### Text extract
---

[Date Prev][Date Next][Thread Prev][Thread Next][Date Index][Thread Index]

[Xen-devel] [PATCH 03/10] x86/cpuid: Handle leaf 0x1 in guest_cpuid()



The features words, ecx and edx, are already audited as part of the featureset
logic.  The existing leaf 0x80000001 dynamic logic has its SYSCALL adjustment
split out, as the rest of the adjustments are common with leaf 0x1.  The
existing leaf 0x1 feature adjustments from {pv,hvm}_cpuid() are moved
wholesale into guest_cpuid(), although deduped against the common adjustments.

The eax word is family/model/stepping information, and is fine to use as
provided by the toolstack, although with reserved bits cleared.

The ebx word is more problematic.  The low 8 bits are the brand ID and safe to
pass straight through.  The next 8 bits are the CLFLUSH line size.  This value
is forwarded straight from hardware, as nothing good can possibly come of
providing an alternative value to the guest.

---

### Exercise instructions
Edit the part of the patch description that opens with the words containing "The ebx word" and closes with "to the guest.", replacing "CLFLUSH line size" with "cache flush line size".

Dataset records
---

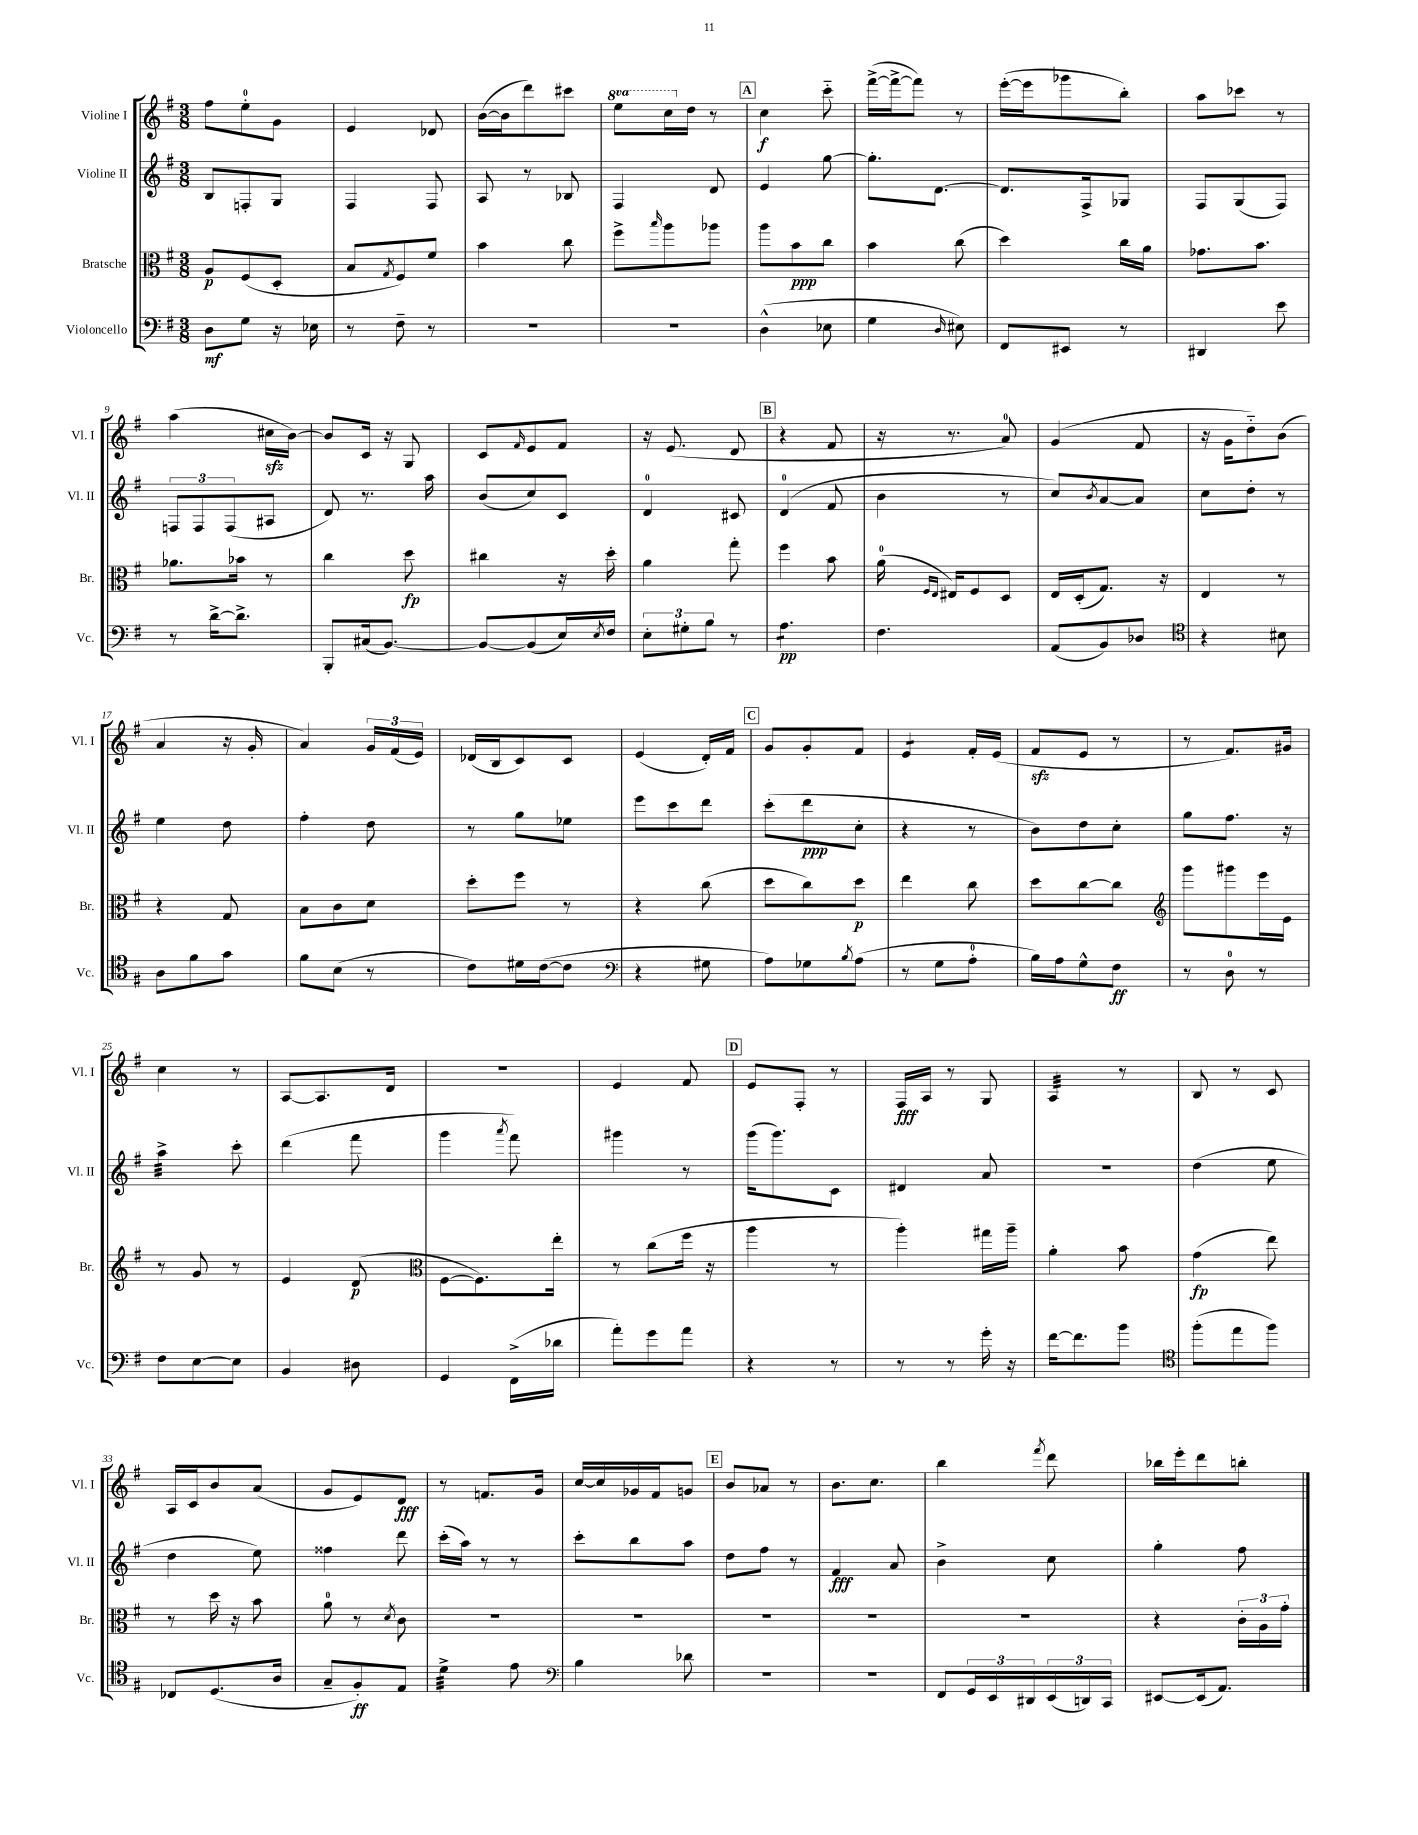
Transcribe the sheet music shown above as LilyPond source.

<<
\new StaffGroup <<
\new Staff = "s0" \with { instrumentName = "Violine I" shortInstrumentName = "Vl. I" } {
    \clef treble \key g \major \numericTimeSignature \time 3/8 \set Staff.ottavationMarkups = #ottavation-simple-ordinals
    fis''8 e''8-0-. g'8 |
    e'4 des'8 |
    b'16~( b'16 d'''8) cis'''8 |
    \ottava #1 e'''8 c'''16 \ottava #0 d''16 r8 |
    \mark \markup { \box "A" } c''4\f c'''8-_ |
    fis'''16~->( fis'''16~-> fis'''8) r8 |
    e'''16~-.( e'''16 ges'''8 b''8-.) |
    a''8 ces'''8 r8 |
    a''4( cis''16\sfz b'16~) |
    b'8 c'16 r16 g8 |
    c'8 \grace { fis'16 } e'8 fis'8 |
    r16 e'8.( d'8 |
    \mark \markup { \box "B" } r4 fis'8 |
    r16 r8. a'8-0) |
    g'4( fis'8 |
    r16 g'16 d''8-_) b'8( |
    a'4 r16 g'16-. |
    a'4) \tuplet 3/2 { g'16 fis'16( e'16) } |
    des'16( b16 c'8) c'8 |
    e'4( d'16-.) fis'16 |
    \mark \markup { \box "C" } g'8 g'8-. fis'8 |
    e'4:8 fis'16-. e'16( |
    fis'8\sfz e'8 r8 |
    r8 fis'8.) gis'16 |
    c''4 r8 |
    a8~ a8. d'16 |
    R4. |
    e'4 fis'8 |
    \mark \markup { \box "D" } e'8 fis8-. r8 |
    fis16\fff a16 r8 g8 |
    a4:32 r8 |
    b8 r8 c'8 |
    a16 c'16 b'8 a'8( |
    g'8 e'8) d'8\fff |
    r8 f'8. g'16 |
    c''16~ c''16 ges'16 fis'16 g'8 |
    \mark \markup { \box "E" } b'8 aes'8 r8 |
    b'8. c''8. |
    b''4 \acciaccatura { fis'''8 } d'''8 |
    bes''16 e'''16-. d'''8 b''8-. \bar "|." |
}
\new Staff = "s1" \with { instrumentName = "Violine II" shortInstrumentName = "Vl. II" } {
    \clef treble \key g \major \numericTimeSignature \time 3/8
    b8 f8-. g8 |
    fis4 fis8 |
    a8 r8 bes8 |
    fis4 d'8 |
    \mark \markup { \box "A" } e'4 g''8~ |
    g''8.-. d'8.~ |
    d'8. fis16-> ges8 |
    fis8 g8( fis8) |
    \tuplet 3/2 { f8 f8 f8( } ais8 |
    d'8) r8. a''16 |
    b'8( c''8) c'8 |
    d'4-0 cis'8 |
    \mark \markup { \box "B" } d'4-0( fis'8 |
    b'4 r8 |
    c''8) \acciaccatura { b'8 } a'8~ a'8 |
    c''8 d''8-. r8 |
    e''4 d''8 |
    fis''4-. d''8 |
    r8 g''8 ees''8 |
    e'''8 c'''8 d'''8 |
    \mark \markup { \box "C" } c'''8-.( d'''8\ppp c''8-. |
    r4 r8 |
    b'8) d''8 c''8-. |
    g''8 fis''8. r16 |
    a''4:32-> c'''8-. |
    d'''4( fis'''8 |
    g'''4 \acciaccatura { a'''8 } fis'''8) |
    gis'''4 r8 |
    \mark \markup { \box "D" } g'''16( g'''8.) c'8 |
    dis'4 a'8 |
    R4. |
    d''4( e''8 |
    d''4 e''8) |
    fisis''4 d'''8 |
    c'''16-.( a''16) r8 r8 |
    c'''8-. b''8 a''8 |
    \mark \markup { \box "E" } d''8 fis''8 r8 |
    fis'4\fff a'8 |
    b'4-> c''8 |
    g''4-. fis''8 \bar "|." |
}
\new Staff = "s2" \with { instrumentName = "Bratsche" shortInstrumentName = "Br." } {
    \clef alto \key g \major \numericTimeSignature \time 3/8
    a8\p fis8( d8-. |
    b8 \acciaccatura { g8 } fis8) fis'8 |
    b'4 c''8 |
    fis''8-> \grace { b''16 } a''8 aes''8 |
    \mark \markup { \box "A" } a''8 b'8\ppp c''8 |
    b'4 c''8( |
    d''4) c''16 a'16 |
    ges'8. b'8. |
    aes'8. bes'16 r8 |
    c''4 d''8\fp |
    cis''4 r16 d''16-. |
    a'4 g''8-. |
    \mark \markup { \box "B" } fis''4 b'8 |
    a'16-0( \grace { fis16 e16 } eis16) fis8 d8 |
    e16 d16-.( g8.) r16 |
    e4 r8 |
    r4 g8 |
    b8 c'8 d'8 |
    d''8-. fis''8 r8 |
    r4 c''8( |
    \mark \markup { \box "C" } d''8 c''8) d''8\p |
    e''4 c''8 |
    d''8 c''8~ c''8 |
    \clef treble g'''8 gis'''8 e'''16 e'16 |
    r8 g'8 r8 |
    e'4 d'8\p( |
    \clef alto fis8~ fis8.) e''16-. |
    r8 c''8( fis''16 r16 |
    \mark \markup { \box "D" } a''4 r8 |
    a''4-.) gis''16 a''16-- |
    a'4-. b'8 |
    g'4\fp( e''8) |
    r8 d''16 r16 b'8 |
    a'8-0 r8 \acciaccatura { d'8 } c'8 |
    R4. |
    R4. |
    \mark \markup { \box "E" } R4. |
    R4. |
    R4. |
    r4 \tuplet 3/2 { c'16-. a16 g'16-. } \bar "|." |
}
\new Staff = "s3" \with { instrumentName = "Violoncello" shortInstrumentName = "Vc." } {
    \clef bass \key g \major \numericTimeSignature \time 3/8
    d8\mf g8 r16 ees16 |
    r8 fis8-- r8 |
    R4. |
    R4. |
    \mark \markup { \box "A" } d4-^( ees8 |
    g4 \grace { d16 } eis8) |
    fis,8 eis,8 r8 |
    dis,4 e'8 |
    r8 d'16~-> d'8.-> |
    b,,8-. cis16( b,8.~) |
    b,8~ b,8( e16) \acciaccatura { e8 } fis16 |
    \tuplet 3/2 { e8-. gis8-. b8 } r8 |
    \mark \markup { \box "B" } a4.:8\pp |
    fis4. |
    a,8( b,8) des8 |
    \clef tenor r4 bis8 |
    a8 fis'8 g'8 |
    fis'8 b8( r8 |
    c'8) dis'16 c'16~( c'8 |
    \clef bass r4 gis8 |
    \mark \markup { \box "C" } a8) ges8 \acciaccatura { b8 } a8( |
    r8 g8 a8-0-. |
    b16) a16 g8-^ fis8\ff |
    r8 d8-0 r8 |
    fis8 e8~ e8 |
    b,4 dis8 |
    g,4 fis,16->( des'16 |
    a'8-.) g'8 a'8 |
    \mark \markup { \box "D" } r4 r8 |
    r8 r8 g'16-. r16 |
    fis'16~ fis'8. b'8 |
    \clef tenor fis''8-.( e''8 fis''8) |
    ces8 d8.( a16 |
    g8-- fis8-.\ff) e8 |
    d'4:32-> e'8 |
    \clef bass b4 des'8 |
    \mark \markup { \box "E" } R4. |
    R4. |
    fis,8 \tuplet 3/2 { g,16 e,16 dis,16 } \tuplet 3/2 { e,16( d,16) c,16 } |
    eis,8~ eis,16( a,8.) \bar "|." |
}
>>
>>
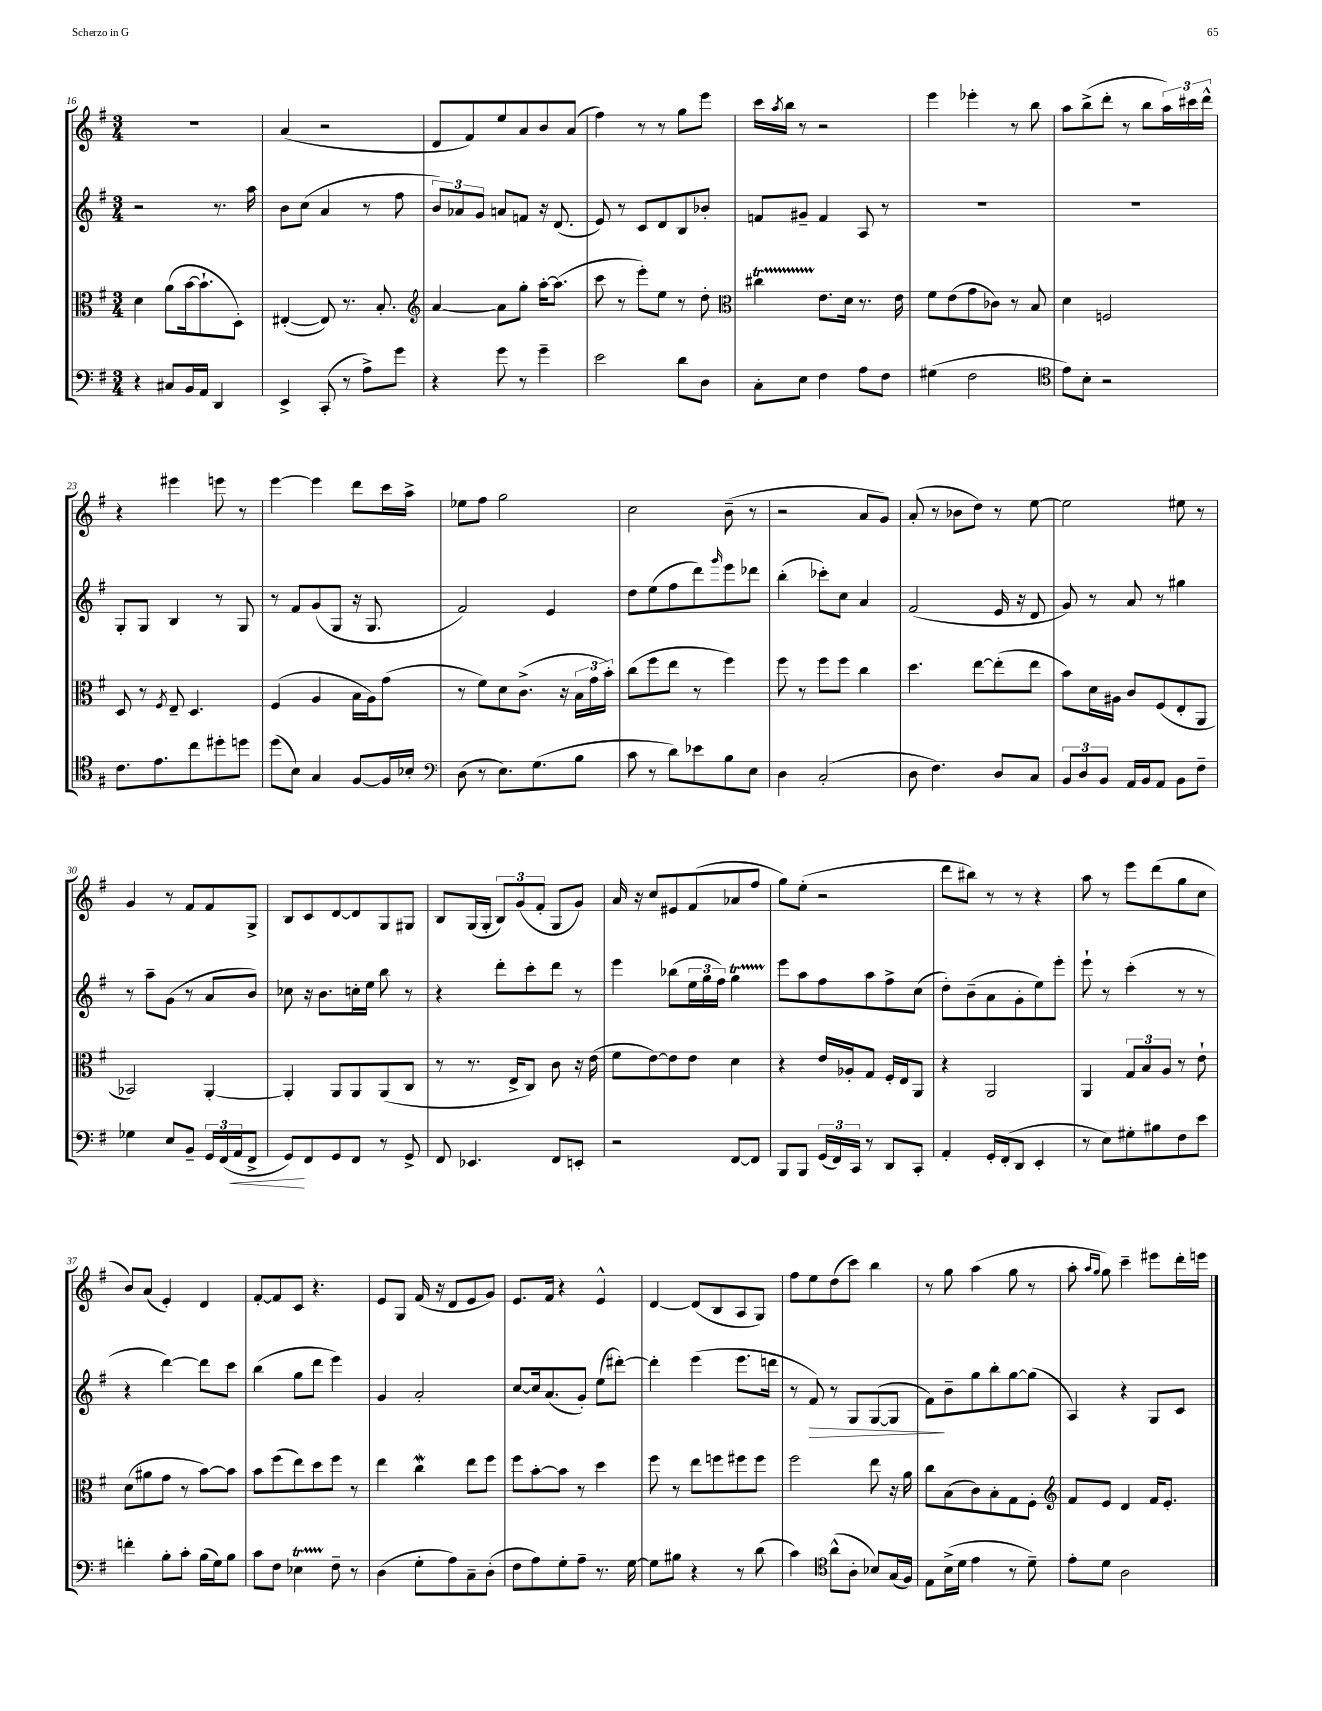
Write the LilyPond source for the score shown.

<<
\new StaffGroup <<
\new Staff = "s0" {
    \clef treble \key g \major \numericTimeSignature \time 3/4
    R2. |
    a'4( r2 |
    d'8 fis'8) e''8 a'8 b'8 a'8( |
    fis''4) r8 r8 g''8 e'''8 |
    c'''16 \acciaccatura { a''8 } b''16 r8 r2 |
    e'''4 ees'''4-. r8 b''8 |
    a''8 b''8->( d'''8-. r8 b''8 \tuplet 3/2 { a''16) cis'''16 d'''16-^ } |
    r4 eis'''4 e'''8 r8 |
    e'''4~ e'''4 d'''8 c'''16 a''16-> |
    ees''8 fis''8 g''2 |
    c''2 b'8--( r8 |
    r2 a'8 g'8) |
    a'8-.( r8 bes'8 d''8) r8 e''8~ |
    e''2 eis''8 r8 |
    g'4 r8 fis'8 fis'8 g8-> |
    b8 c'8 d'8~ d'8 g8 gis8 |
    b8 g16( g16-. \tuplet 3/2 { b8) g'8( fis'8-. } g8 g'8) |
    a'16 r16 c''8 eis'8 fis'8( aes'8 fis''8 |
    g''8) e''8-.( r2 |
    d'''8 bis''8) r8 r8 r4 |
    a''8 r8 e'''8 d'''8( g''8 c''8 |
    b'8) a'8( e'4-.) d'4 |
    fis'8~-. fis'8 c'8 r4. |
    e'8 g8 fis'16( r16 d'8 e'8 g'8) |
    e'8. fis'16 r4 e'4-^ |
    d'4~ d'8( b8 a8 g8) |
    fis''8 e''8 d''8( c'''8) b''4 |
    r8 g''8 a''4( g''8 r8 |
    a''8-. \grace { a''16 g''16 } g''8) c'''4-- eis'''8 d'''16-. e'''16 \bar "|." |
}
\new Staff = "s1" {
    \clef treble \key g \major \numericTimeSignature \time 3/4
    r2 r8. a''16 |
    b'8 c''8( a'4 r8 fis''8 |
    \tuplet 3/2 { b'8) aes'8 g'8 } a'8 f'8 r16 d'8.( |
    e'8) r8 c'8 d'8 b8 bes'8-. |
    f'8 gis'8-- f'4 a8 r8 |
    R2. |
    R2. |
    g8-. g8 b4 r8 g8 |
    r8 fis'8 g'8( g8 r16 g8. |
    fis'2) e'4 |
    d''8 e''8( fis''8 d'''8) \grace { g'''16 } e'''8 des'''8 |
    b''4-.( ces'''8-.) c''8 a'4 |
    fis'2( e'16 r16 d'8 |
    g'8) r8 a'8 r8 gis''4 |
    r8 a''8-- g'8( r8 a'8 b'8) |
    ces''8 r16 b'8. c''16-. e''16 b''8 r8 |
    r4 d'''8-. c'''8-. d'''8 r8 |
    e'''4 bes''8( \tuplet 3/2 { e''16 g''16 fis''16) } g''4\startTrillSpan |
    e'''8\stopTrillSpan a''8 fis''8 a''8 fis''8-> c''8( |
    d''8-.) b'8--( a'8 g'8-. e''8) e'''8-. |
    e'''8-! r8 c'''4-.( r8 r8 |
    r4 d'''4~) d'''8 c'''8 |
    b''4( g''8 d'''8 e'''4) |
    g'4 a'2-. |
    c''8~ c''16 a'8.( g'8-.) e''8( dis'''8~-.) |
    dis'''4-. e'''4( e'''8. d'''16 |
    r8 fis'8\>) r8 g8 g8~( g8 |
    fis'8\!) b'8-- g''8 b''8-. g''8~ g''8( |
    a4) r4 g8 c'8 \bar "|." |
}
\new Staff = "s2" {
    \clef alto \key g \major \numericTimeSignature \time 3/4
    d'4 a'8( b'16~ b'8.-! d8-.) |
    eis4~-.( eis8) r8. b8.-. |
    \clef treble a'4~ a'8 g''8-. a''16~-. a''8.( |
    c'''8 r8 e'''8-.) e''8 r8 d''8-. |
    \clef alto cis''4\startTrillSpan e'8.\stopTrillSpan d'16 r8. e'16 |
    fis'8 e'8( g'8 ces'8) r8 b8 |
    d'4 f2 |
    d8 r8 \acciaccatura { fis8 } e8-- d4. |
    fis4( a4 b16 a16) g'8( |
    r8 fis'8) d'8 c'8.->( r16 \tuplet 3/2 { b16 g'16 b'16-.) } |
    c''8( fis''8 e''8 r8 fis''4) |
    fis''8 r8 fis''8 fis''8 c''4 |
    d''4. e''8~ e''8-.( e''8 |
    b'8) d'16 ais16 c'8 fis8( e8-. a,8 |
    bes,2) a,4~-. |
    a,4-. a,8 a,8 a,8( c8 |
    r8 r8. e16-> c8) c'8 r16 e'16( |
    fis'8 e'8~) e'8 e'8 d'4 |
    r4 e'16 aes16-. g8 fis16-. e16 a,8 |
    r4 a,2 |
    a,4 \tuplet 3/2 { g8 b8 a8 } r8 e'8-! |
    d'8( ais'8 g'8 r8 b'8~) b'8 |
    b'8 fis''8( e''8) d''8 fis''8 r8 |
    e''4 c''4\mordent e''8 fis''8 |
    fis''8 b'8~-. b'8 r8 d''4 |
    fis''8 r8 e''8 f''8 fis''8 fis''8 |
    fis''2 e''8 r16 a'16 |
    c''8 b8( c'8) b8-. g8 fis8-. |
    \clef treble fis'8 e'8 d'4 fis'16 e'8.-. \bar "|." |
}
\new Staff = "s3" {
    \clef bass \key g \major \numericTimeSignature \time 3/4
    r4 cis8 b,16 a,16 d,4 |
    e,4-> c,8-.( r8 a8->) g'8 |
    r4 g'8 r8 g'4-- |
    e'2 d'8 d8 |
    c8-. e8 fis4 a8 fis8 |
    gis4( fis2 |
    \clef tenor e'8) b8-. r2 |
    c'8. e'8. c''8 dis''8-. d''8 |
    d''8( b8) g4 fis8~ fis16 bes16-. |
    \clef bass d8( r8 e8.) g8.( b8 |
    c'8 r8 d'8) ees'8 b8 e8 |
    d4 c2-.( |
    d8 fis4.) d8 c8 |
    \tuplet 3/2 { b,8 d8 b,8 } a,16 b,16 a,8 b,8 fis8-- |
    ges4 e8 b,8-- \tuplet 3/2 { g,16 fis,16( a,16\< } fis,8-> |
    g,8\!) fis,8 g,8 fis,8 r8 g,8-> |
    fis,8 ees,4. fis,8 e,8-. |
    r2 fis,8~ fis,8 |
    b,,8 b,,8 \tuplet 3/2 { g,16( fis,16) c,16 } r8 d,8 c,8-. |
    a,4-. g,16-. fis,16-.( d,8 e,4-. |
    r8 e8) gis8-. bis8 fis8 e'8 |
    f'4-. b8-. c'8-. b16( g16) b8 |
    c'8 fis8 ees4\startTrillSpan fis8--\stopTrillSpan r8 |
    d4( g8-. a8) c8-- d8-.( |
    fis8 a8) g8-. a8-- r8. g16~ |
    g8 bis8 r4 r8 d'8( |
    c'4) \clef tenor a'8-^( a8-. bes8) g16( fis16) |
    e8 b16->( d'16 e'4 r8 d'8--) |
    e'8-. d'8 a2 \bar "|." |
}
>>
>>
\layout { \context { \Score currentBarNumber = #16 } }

---

### Response to this task
The ebx word is more problematic.  The low 8 bits are the brand ID and safe to
pass straight through.  The next 8 bits are the cache flush line size.  This value
is forwarded straight from hardware, as nothing good can possibly come of
providing an alternative value to the guest.